En estos días, una pregunta frecuente en las conversaciones es a quiénes daremos nuestro voto preferencial. Se trata de un mecanismo valorado por la ciudadanía pero que es también objeto de controversia. Para algunos, el voto preferencial sería una de las “causas” de la crisis del sistema político.
¿Realmente el voto preferencial es causante de la debilidad de las organizaciones políticas? ¿Hay evidencia de ese efecto en otros países? En realidad, no parece ser así.
Empecemos por explicar que el voto preferencial se estableció en Australia hace más de un siglo. Desde 1918, y desde entonces su democracia no solo no se ha debilitado, sino que se ha fortalecido. En Australia, además, desde 1984, el orden de los candidatos en las boletas es por sorteo. Todo lo señalado no ha debilitado el voto partidario.
También se emplea en Finlandia (desde 1955), Holanda, Suecia, Dinamarca, Chile, Colombia y otros países.
A pesar de aplicarse en una minoría de países, según el Democracy Index 2018, entre las cinco democracias con mejor desempeño mundial, el voto preferencial funciona en dos (Suecia y Dinamarca); y entre las diez mejores, en cuatro (las mencionadas y Finlandia y Australia).
En Colombia se incorporó después que en el Perú, mediante una reforma que buscaba afrontar la crisis de la representación. Una crisis que actualmente se hace aún más evidente.
Un argumento de quienes se oponen al voto preferencial es que quiebra la unidad del partido. Basta ver algunas encarnizadas primarias en Estados Unidos, por ejemplo, para comprobar que un partido sólido no se destruye por una intensa rivalidad interna. Y ver cómo el voto preferencial en países como Suecia o Finlandia es un mecanismo valorado positivamente, pues ayuda a mantener una sana competencia partidaria, en beneficio de la oferta política.
Otro argumento en contra es que promovería más gasto electoral, incentivando más corrupción. En los últimos meses hemos visto a dónde se orientaba el gran gasto de dineros de “cajas B”: partidos y jefes de partidos, no candidatos. Eliminar el voto preferencial puede que solo haga menos transparente la decisión sobre los primeros puestos, con posibles pagos incluidos. Consideramos que el debate sobre su eliminación solo adquiriría sentido luego de consolidar una efectiva democracia interna partidaria.

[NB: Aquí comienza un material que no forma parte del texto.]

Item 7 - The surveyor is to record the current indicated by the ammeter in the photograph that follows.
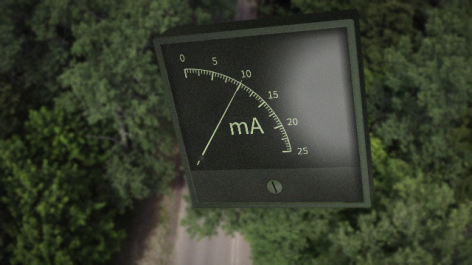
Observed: 10 mA
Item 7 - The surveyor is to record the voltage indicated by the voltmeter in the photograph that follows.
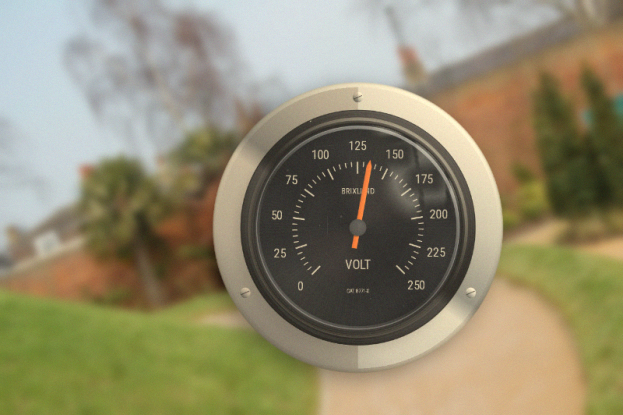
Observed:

Para regular y controlar los fondos, creemos que la mejor solución es la propuesta aprobada en el referéndum: el fondo público como única vía para contratar publicidad (el gran gasto de campaña). Lo cual también permite una competencia menos desigual. Por otro lado, sobre la publicidad en los espacios públicos, preguntamos: si nos molesta la publicidad excesiva en la Panamericana Sur, ¿diríamos que la solución es frenar la competencia entre empresas o, más bien, ser estrictos en regular dicha publicidad? Pensemos el asunto para las campañas políticas.
Actualmente, en el Perú estamos en un proceso electoral en el que los votos blancos y nulos parecen dispararse (en Lima constituirían el 60%). Sin la “locomotora” que son las elecciones presidenciales, aparece el poco arraigo de los partidos nacionales, su débil enraizamiento histórico.
Esto nos lleva a cuestionar el paradigma de reforma para “fortalecer partidos nacionales”, sin más. Las protestas en la región apuntan a una mirada distinta, hacia la mejora de nuestras democracias. Por ejemplo, con la primera lógica se ha prohibido que organizaciones locales compitan en sus elecciones municipales, incluyendo en pueblos con mayoría indígena. Deben buscar organizaciones ajenas a sus reclamos e identidad.
En suma, es difícil sostener que el voto preferencial sea causante de las debilidades partidarias. Más bien, analicemos los problemas de fondo de nuestra democracia, con perspectiva territorial y de largo plazo. Los países vecinos muestran una insatisfacción creciente, y el Perú no será la excepción.